Saved data entries -
□ □ □ □ □ □ □

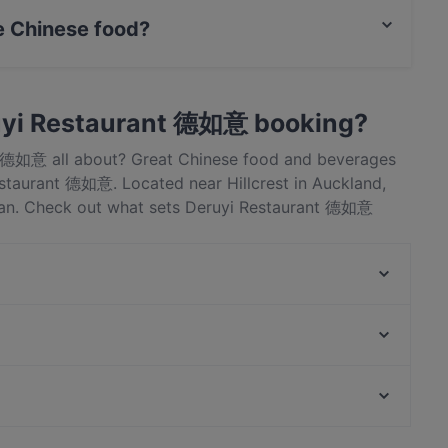
 Chinese food?
rves Chinese food and also serves Asian food.
uyi Restaurant 德如意 booking?
nt 德如意 all about? Great Chinese food and beverages
staurant 德如意. Located near Hillcrest in Auckland,
ian. Check out what sets Deruyi Restaurant 德如意
ok a table today to enjoy your next meal out!
Viki Vietnamese Street Food
Gogigopang
The Milford Cafe
Young BBQ 喜羊羊烧烤店
Honey Cafe Takapuna
Twist & Tonic Bar
Dante’s Pizzeria Takapuna
Mr. K BBQ
Kid-friendly Restaurants in Auckland
Yum Lamb Hotpot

□ □ □ □ □ □ □

The problem - Please lay out the text lines from all of the records as a JSON list of strings, one string per line, without blank lines or the pictures.

Output for this exercise -
[
  " Chinese food?",
  "rves Chinese food and also serves Asian food.",
  "uyi Restaurant 德如意 booking?",
  "nt 德如意 all about? Great Chinese food and beverages",
  "staurant 德如意. Located near Hillcrest in Auckland,",
  "ian. Check out what sets Deruyi Restaurant 德如意",
  "ok a table today to enjoy your next meal out!",
  "Viki Vietnamese Street Food",
  "Gogigopang",
  "The Milford Cafe",
  "Young BBQ 喜羊羊烧烤店",
  "Honey Cafe Takapuna",
  "Twist & Tonic Bar",
  "Dante’s Pizzeria Takapuna",
  "Mr. K BBQ",
  "Kid-friendly Restaurants in Auckland",
  "Yum Lamb Hotpot"
]